Jessica Hadley described the IWalk the Junior Interns went on in Budapest, in which they walked through the former Jewish quarter while watching testimony clips of Holocaust survivors remembering what happened to them at those very locations.

At one building, a survivor remembers how armed members of the Hungarian Arrow Cross stormed into her apartment and arrested her family. They were eventually deported to Auschwitz.

“I want to see Viktor Orban stand where I stood and listen to just that clip and try to tell me the same exact thing he said to his people, because I don’t think after seeing what happened to this little girl he could say that Miklos Horthy was someone that should be praised and brought up as an exceptional human being,” Jessica said.

Molly echoed Jessica’s comment about the power of watching testimony clips at the very locations at which the events described in them happened.

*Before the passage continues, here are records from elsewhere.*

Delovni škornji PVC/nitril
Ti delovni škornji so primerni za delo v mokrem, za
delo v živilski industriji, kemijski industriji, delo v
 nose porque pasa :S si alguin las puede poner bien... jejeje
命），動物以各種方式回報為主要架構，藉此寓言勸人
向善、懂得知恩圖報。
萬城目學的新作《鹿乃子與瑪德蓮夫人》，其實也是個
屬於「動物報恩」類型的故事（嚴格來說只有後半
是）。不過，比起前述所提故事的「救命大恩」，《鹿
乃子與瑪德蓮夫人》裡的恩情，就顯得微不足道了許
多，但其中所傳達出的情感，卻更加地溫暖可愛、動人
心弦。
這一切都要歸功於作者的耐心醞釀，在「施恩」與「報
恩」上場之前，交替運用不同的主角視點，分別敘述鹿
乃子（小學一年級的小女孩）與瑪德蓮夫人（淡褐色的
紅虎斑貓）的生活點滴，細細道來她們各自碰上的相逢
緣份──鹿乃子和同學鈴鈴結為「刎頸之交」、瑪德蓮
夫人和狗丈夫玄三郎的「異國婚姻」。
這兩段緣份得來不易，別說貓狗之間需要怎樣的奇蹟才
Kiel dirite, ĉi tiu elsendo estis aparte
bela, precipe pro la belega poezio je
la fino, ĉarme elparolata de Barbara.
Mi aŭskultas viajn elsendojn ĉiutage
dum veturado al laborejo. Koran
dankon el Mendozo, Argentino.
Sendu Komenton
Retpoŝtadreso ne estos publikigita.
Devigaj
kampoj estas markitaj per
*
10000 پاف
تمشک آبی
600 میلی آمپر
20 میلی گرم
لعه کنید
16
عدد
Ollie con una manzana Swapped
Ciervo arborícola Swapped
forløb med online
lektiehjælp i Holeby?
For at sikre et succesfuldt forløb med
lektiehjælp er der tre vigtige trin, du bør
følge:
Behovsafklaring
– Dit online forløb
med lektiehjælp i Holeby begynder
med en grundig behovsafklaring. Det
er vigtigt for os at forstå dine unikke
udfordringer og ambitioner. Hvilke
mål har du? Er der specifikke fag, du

“Participating in the Shoah Foundation’s Junior Intern trip to Budapest was a fascinating and moving experience. It was honestly haunting to have the opportunity to see historical sites related to the Holocaust in person, and to be able to watch clips of survivors’ testimonies while at the locations of which they spoke,” Molly said. “My knowledge of Hungarian history and culture was broadened, both through meeting and getting to know Hungarian teenagers, and through lessons about past and present antisemitism in that country.”